Over the next two months, there will be much debate over spending cuts as the debt limit ceiling approaches in late February.  For the past four years, the Federal Government has been running $1 trillion annual deficits.

Deficits are the annual shortfall; debt is the cumulative amount of those annual deficits.  The total debt of the Federal Government, including money owed to the Social Security trust funds, is over $16 trillion, and is now more than the annual GDP, the sum of all economic activity in the country.

Republicans contend that the real problem with the budget is entitlement spending: Medicare, Social Security and Medicaid are the largest programs.  In the past ten years, spending on these three programs has almost doubled and now consumes 47% of the total Federal spending budget.

Spending increases on these programs will escalate now that the first wave of the Boomer generation has reached retirement age.  Too many rigid ideologues in the Democratic Party defiantly defend every penny of this spending.

On the other hand, defense spending is near WW2 levels.  On an annual basis, the current $700 billion we spend on defense is far less than the inflation adjusted levels of $1 trillion we spent at the height of WW2.

Wars may be won or lost at their peaks but the spending occurs over several years.  When we look at a moving five year average of defense spending, we are near the average of WW2.

Judging by the amount of money we are spending, we are fighting the third World War.  Yes, it’s a dangerous world but is it as dangerous as the state of the world during WW2?  Has Al-Qaeda, a loose coalition of stateless forces, subjugated Europe as Hitler’s armies did?  Is the threat of Iran comparable to the domination of Japan over the eastern seaboard of Asia during WW2? 

In the late 50s, President and former General Eisenhower warned that the military industrial complex would invade the halls of Washington.  Preparedness is prudence, but Eisenhower knew firsthand that the industry peddles a self-serving culture of fear to those in Washington.  As high military spending becomes entrenched in the federal budget, regions of the country become dependent on the defense industry; those people send  politiicans to Washington to vote for more military spending and the spending cycle spirals upwards.

Each year, we are spending about $250 billion more than the 70 year average of military spending.  Unlike the spike of WW2 spending, the recent five year average has surged upwards like a wave – a wave that is drowning this country in debt.  As troubling as this is, we must remember that we are running $1 trillion deficits – four times the excess amount of military spending.  Those who say that we can balance the budget by cutting defense spending simply have not looked closely at the data.  We can not balance the budget by cutting only entitlement spending or only defense spending.  Even when we combine the two, we still can not balance the budget.
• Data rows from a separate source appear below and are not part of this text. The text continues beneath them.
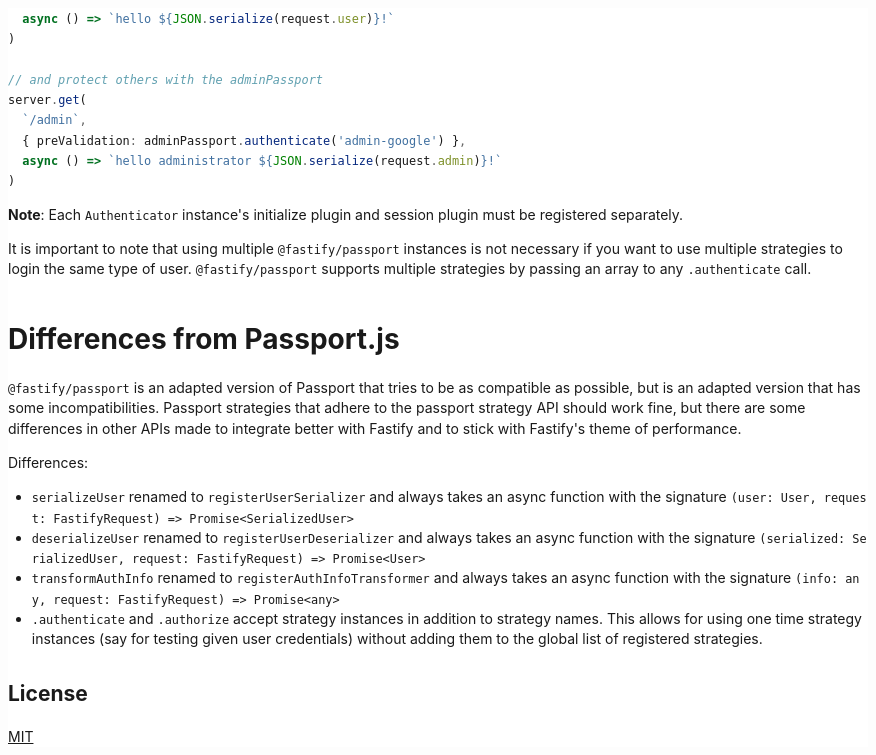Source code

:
 ```typescript
  async () => `hello ${JSON.serialize(request.user)}!`
)

// and protect others with the adminPassport
server.get(
  `/admin`,
  { preValidation: adminPassport.authenticate('admin-google') },
  async () => `hello administrator ${JSON.serialize(request.admin)}!`
)
```

**Note**: Each `Authenticator` instance's initialize plugin and session plugin must be registered separately.

It is important to note that using multiple `@fastify/passport` instances is not necessary if you want to use multiple strategies to login the same type of user. `@fastify/passport` supports multiple strategies by passing an array to any `.authenticate` call.

# Differences from Passport.js

`@fastify/passport` is an adapted version of Passport that tries to be as compatible as possible, but is an adapted version that has some incompatibilities. Passport strategies that adhere to the passport strategy API should work fine, but there are some differences in other APIs made to integrate better with Fastify and to stick with Fastify's theme of performance.

Differences:

- `serializeUser` renamed to `registerUserSerializer` and always takes an async function with the signature `(user: User, request: FastifyRequest) => Promise<SerializedUser>`
- `deserializeUser` renamed to `registerUserDeserializer` and always takes an async function with the signature `(serialized: SerializedUser, request: FastifyRequest) => Promise<User>`
- `transformAuthInfo` renamed to `registerAuthInfoTransformer` and always takes an async function with the signature `(info: any, request: FastifyRequest) => Promise<any>`
- `.authenticate` and `.authorize` accept strategy instances in addition to strategy names. This allows for using one time strategy instances (say for testing given user credentials) without adding them to the global list of registered strategies.

## License

[MIT](./LICENSE)
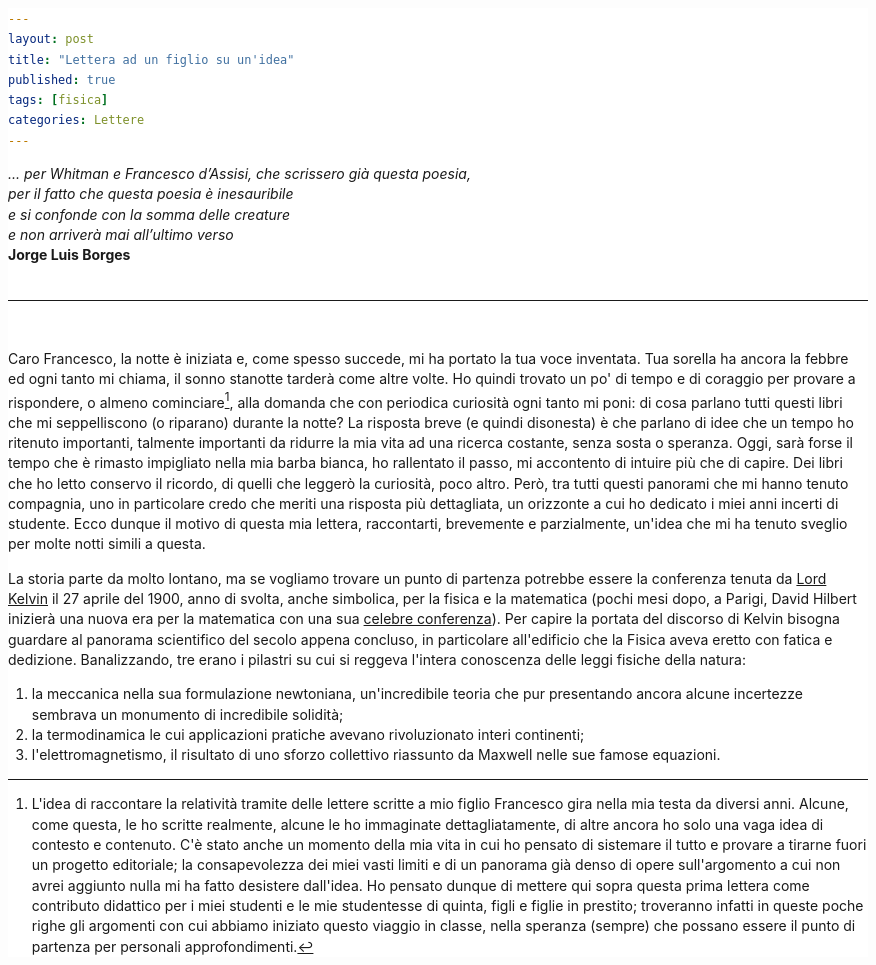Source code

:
 ```yaml
---
layout: post
title: "Lettera ad un figlio su un'idea"
published: true
tags: [fisica]
categories: Lettere
---
```


<div class="right"><i>... per Whitman e Francesco d’Assisi, che scrissero già questa poesia,<br>
per il fatto che questa poesia è inesauribile<br>
e si confonde con la somma delle creature<br>
e non arriverà mai all’ultimo verso</i><br>
<b>Jorge Luis Borges </b></div>

<br>
<hr class="style-eight">
<br>


Caro Francesco, la notte è iniziata e, come spesso succede, mi ha portato la tua
voce inventata. Tua sorella ha ancora la febbre ed ogni
tanto mi chiama, il sonno stanotte tarderà come altre volte. Ho quindi trovato
un po' di tempo e di coraggio per provare a rispondere, o
almeno cominciare[^1], alla domanda che con periodica curiosità ogni tanto mi
poni: di cosa parlano tutti questi libri che mi seppelliscono
(o riparano) durante la notte? La risposta breve (e quindi disonesta) è che
parlano di idee che un tempo ho ritenuto importanti, talmente importanti da
ridurre la mia vita ad una ricerca costante, senza sosta o speranza. Oggi, sarà forse il
tempo che è rimasto impigliato nella mia barba bianca, ho rallentato il passo,
mi accontento di intuire più che di capire. Dei libri che ho letto conservo il
ricordo, di quelli che leggerò la curiosità, poco altro. Però, tra tutti questi panorami che
mi hanno tenuto compagnia, uno in particolare credo che meriti una risposta più
dettagliata, un orizzonte a cui ho dedicato i miei anni incerti di studente. 
Ecco dunque il motivo di questa mia lettera, raccontarti,
brevemente e parzialmente, un'idea che mi ha tenuto sveglio per molte notti
simili a questa.

La storia parte da molto lontano, ma se vogliamo trovare un punto di partenza
potrebbe essere la conferenza tenuta da [Lord
Kelvin](https://www.equipes.lps.u-psud.fr/Montambaux/histoire-physique/Kelvin-1900.pdf)
il 27 aprile del 1900, anno di svolta, anche simbolica, per la fisica e la
matematica (pochi mesi dopo, a Parigi, David Hilbert inizierà una nuova era per
la matematica con una sua [celebre conferenza](https://mathcs.clarku.edu/~djoyce/hilbert/problems.html)). Per
capire la portata del discorso di Kelvin  bisogna guardare al panorama
scientifico del secolo appena concluso, in particolare all'edificio che la
Fisica aveva eretto con fatica e dedizione. Banalizzando, tre erano i pilastri
su cui si reggeva l'intera conoscenza delle leggi fisiche della natura:

1. la meccanica nella sua formulazione newtoniana, un'incredibile teoria che pur
   presentando ancora alcune incertezze sembrava un monumento di incredibile
   solidità;
2. la termodinamica le cui applicazioni pratiche avevano rivoluzionato interi
   continenti;
3. l'elettromagnetismo, il risultato di uno sforzo collettivo riassunto da
   Maxwell nelle sue famose equazioni.


[^1]: L'idea di raccontare la relatività tramite delle lettere scritte a mio figlio Francesco gira nella mia testa da diversi anni. Alcune, come questa, le ho scritte realmente, alcune le ho immaginate dettagliatamente, di altre ancora ho solo una vaga idea di contesto e contenuto. C'è stato anche un momento della mia vita in cui ho pensato di sistemare il tutto e provare a tirarne fuori un progetto editoriale; la consapevolezza dei miei vasti limiti e di un panorama già denso di opere sull'argomento a cui non avrei aggiunto nulla mi ha fatto desistere dall'idea. Ho pensato dunque di mettere qui sopra questa prima lettera come contributo didattico per i miei studenti e le mie studentesse di quinta, figli e figlie in prestito; troveranno infatti in queste poche righe gli argomenti con cui abbiamo iniziato questo viaggio in classe, nella speranza (sempre) che possano essere il punto di partenza per personali approfondimenti.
Which brings us to receipts, a gentle euphemism for taxes.  Economic bubbles inflate the amount of tax revenue to the government but the resulting lack of revenues after the bubble bursts outweighs the increased revenue while the bubble was building.

When we run a projection of revenues using more sustainable averages based on longer term trends, we come up with an optimized $3 trillion in revenues for the current year, still leaving us $600 billion short of current spending. 

The solution then is a mix of four factors: more revenue from 1) economic growth and 2) tax reform; less spending for both 3) defense and the 4) social safety net.  These are not easy choices, particularly when partisans vigorously defend a particular program as though it were the last stand at the Alamo.